# Potbox for Electric bikes/trikes, what did you use?



## HighTech (Nov 12, 2008)

Ok, this is not entirely my project and a buddy wants to just use a pot box that can handle 30 Amps to go straight to his 12 Volt DC motor. I indicated it would work, but then upon searching for any pot box to rig to his trike we are finding a variety of prices ranging from 80 bucks on up, which I thought I saw some on here that got a decent pot box for around 20 bucks, but can't remember who it was. So if any of you have converted your bike to electric, what did you use and how much and where did you buy it from? Also, what ratings were the pot boxes? He is pretty much cheap like I am when it comes to these little test projects for amusement, but any help or ideas on a good little pot box that can handle 30 Amps DC would be great. Would like to hear different versions and if anyone used a rotating pot or just went with the rocker pot box, or which did you use?


----------



## frodus (Apr 12, 2008)

I wouldn't recomend using a potbox.

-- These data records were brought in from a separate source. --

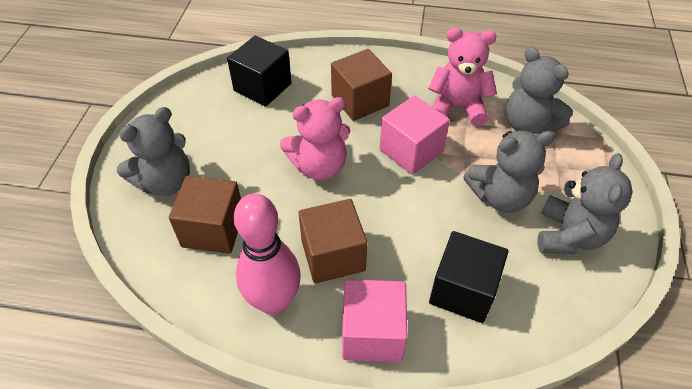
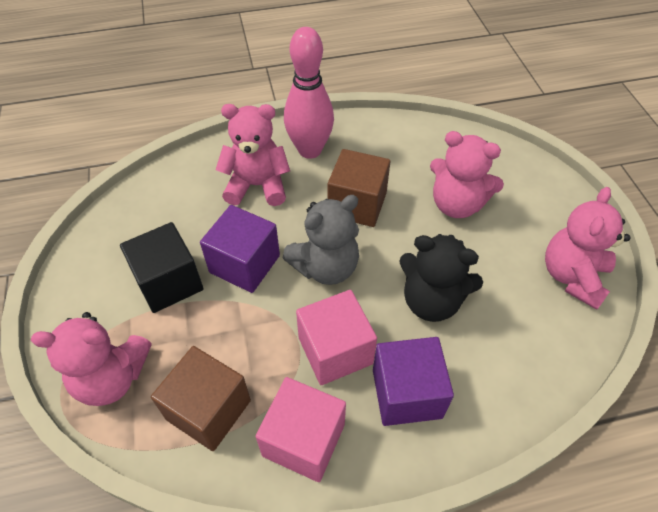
black cube: [227,36,292,107] [429,231,508,323] = 2 -> [120,222,203,313] = 1
black teddy bear: none = 0 -> [399,234,483,322] = 1
brown cube: [169,176,241,254] [298,199,367,284] [331,49,392,121] = 3 -> [151,346,251,451] [328,149,391,227] = 2
grey teddy bear: [117,107,190,196] [464,131,555,213] [506,47,573,134] [538,153,633,254] = 4 -> [283,195,359,285] = 1
pink teddy bear: [280,97,350,180] [428,28,497,126] = 2 -> [31,312,152,406] [216,104,290,206] [430,131,504,218] [545,187,631,310] = 4
purple cube: none = 0 -> [200,205,280,293] [373,337,454,426] = 2

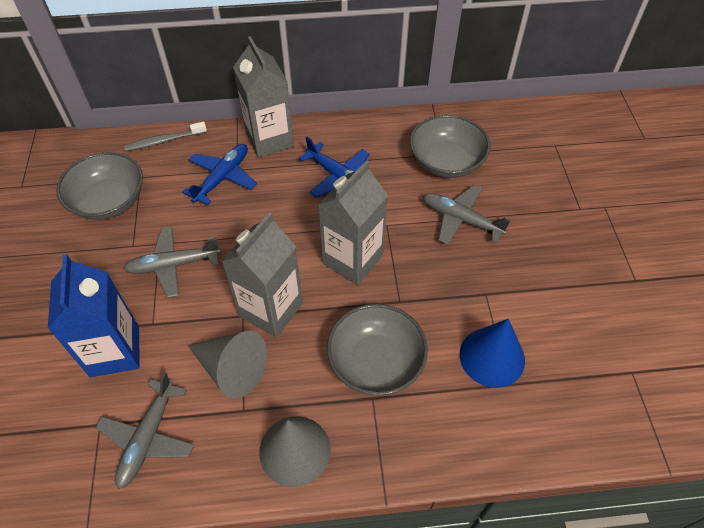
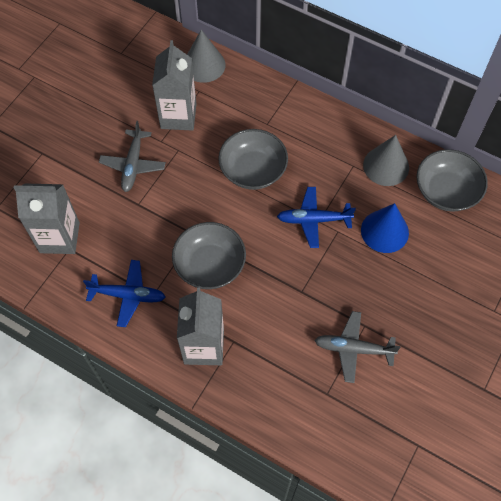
blue carton: [48,254,140,377] = 1 -> none = 0
grey plane: [96,372,194,489] [123,226,221,298] [423,185,511,245] = 3 -> [99,121,166,192] [314,311,401,383] = 2
grey toothbrush: [124,121,207,151] = 1 -> none = 0

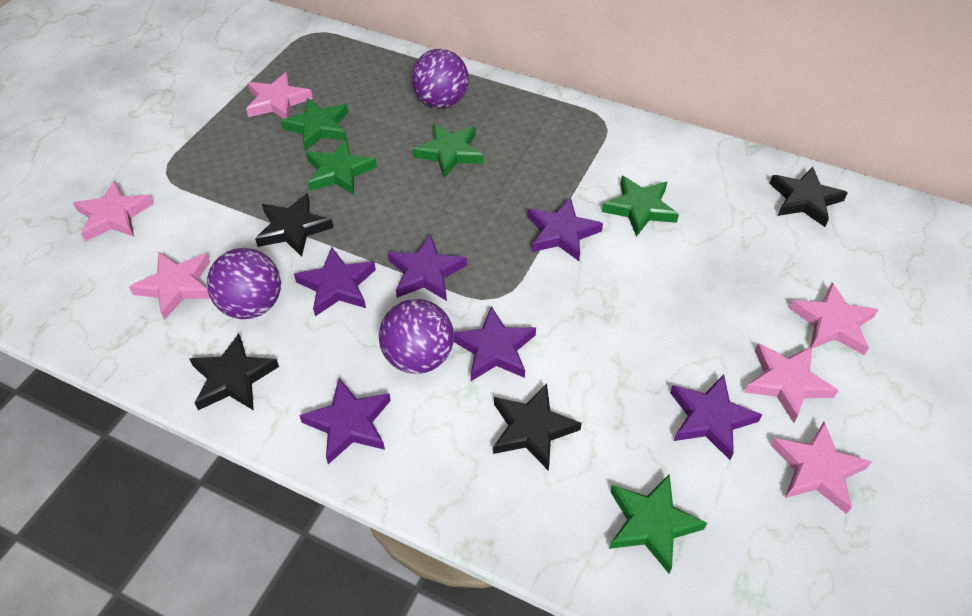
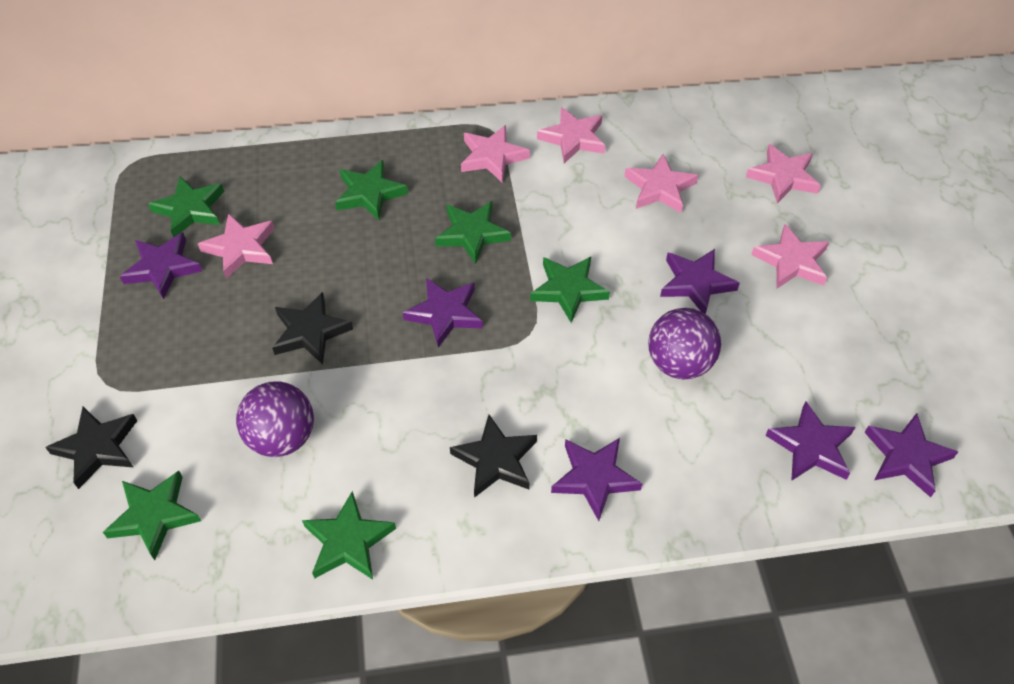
black star: [189,333,279,411] [255,193,333,257] [493,384,582,471] [769,167,848,227] = 4 -> [45,407,137,489] [272,292,353,364] [450,415,537,498] = 3
green star: [280,98,348,151] [306,139,377,195] [413,123,483,178] [602,176,679,237] [609,474,707,573] = 5 -> [103,471,201,560] [148,176,224,238] [302,491,396,580] [335,160,408,221] [435,201,511,265] [530,257,610,323] = 6
purple ball: [207,248,281,319] [379,299,454,374] [411,49,469,108] = 3 -> [236,381,314,457] [648,308,721,380] = 2

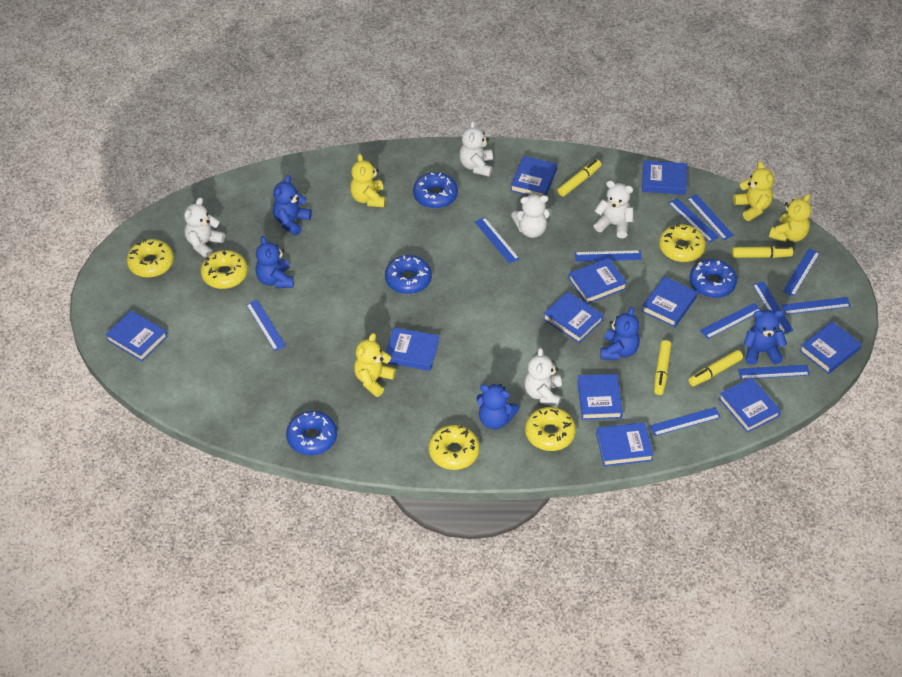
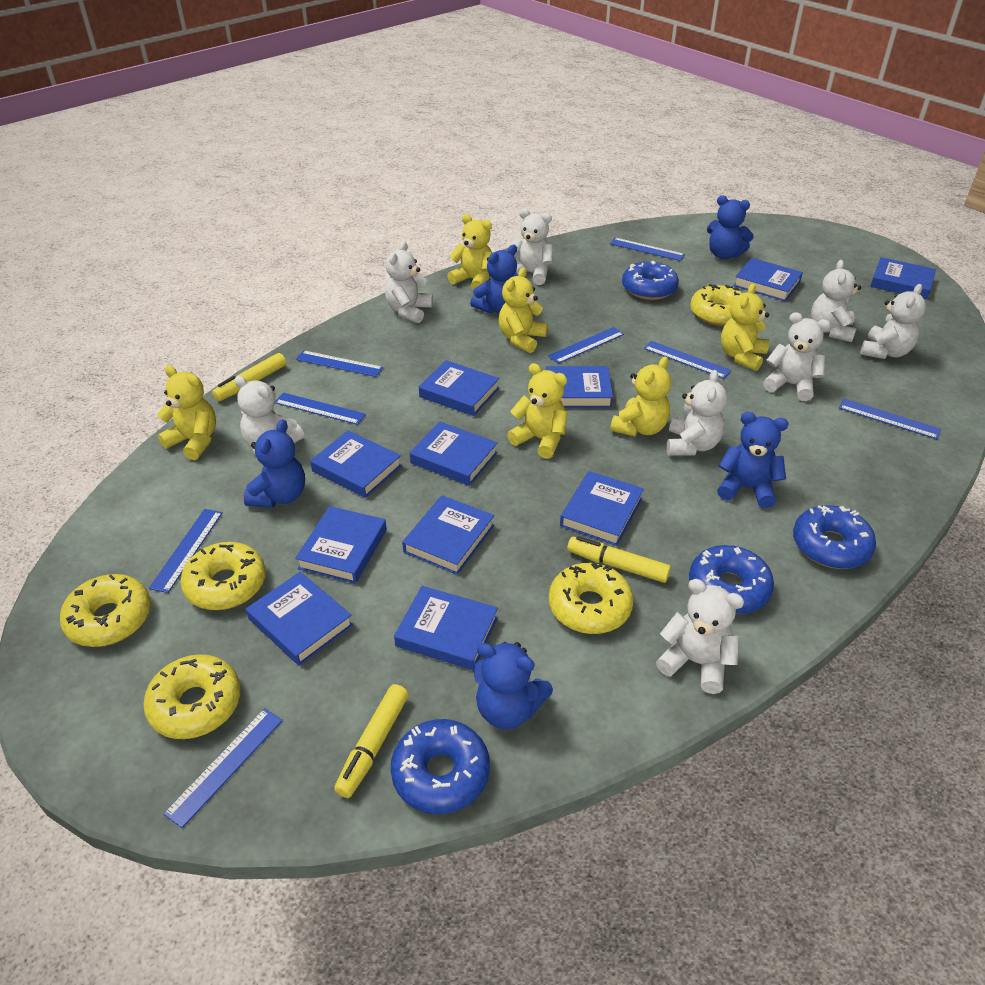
blue ruler: [246,300,286,351] [475,217,520,264] [575,250,642,262] [650,407,721,436] [668,198,719,242] [687,194,734,240] [700,303,762,339] [738,365,810,379] [752,281,794,333] [782,248,820,297] [782,297,851,315] = 11 -> [149,509,223,593] [163,708,283,828] [275,393,366,425] [296,350,383,377] [548,327,624,364] [610,238,685,261] [644,341,731,379] [839,399,941,439] = 8
white teddy bear: [184,197,225,258] [459,120,493,177] [511,194,552,238] [524,348,562,408] [594,181,634,238] = 5 -> [235,376,304,449] [385,241,433,323] [512,208,553,285] [656,579,744,694] [667,370,727,455] [763,312,831,401] [811,260,861,342] [860,284,926,359] = 8
yellow marker: [558,160,601,197] [654,340,671,395] [688,350,743,386] [732,246,793,258] = 4 -> [212,353,286,401] [334,684,409,798] [567,536,671,583] = 3
yellow teddy bear: [350,154,385,207] [354,333,396,397] [733,161,774,221] [769,194,811,242] = 4 -> [157,365,216,460] [447,214,492,290] [499,267,548,353] [507,363,568,459] [610,357,671,437] [721,284,769,371] = 6

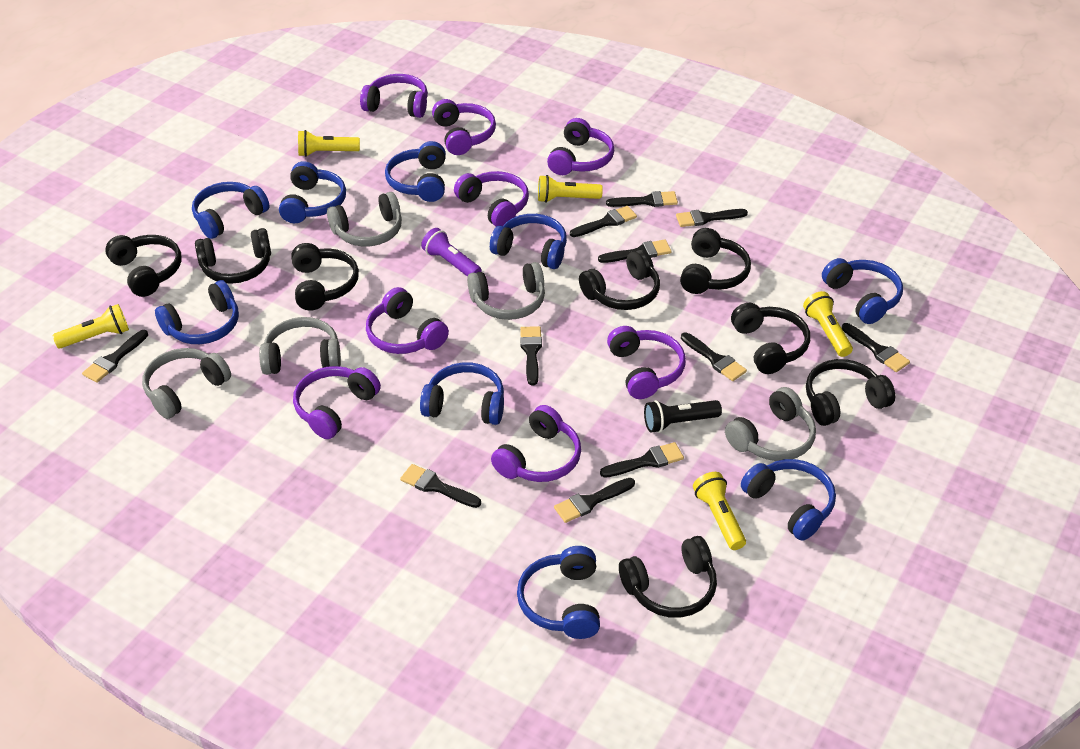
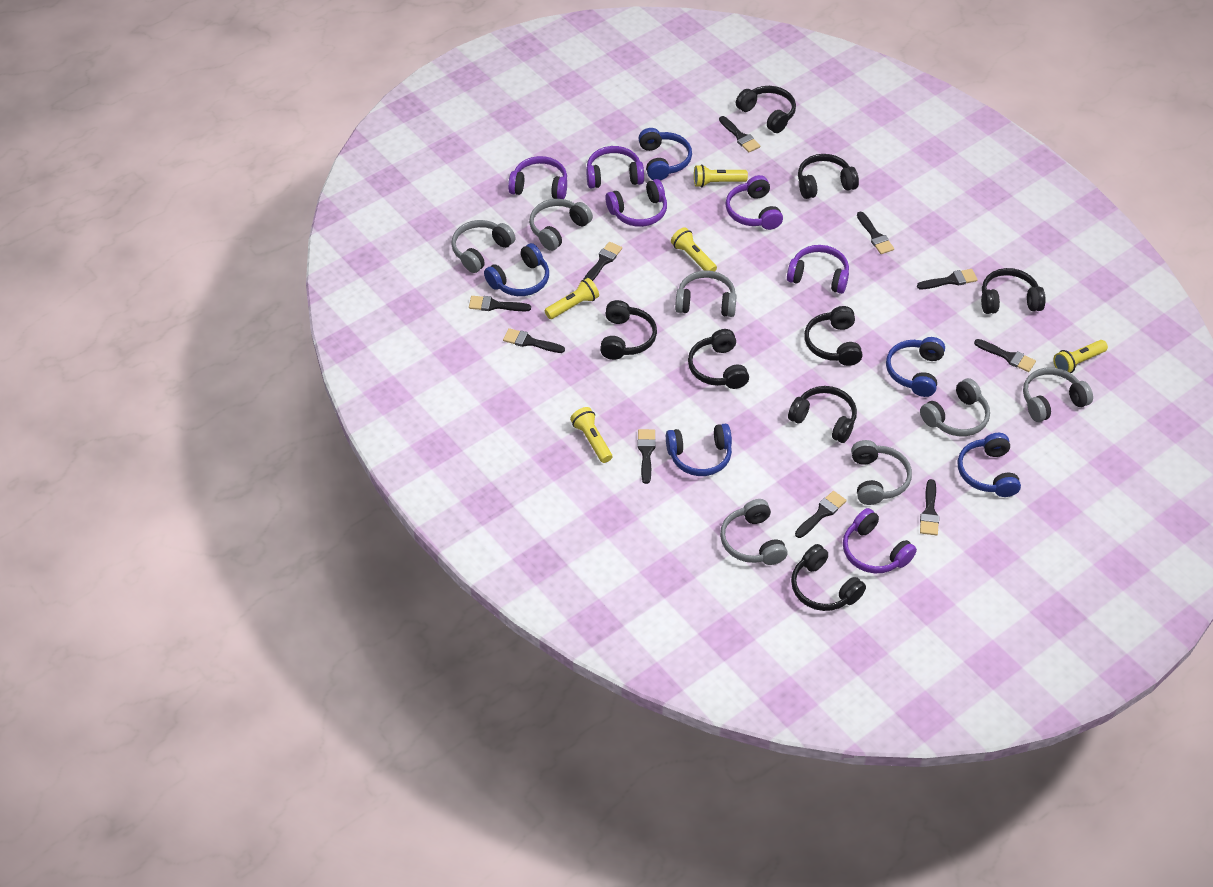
black brush: [82,330,148,383] [400,464,481,508] [520,326,542,385] [554,478,635,523] [570,206,637,237] [598,239,672,263] [600,442,684,478] [606,191,678,207] [676,209,748,227] [681,332,747,381] [842,323,910,372] = 11 -> [469,296,531,311] [503,328,565,353] [583,242,622,281] [638,429,656,484] [719,116,760,153] [795,491,846,538] [857,212,894,254] [917,269,978,289] [920,479,939,535] [974,339,1036,372] = 10
black flashlight: [644,400,722,433] = 1 -> none = 0
blue headphones: [155,280,239,344] [192,182,269,239] [279,161,346,223] [385,141,445,202] [420,362,504,425] [490,214,567,269] [517,546,600,639] [741,459,836,541] [822,258,903,324] = 9 -> [484,243,549,296] [638,128,692,180] [666,424,732,476] [886,337,945,397] [958,433,1021,497] = 5
grey headphones: [142,348,231,419] [259,317,341,375] [327,192,402,246] [467,262,545,320] [725,387,816,461] = 5 -> [451,220,516,273] [529,199,593,251] [675,270,737,317] [720,499,788,565] [851,440,912,505] [920,378,990,436] [1023,367,1093,422] = 7
purple flashlight: [421,228,482,277] = 1 -> none = 0
purple headphones: [293,366,381,439] [360,74,428,118] [366,287,449,354] [432,99,496,155] [454,171,529,226] [491,405,581,482] [547,118,614,175] [607,326,686,399] = 8 -> [508,156,567,199] [586,146,644,188] [605,179,667,227] [725,175,783,230] [787,245,849,294] [843,508,917,573] = 6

Use a real controller. The range and efficiency will be complete crap with just a rheostat. at 1/2 throttle, the loss will be 1/2 through the pot and 1/2 to the motor.

And I suspect, that even though the motor may be 30A, there's nothing to limit that current, so if you really jam the motor on full, it'l draw whatever it wants to draw, which could be way higher than 30A.

Spend the money on a decent controller for a bike.


----------



## TX_Dj (Jul 25, 2008)

Yup, exactly that.

When we talk about "pot boxes" it's the little tiny thing that tells the controller how much power to apply, not the thing that carries the power between the battery and controller.

On my scooter, I use a little hall-effect twist grip that is specifically made for my controller. My controller limits continuous current around 28A, but allows spikes over 30A for a couple seconds (helpful to get rolling).


----------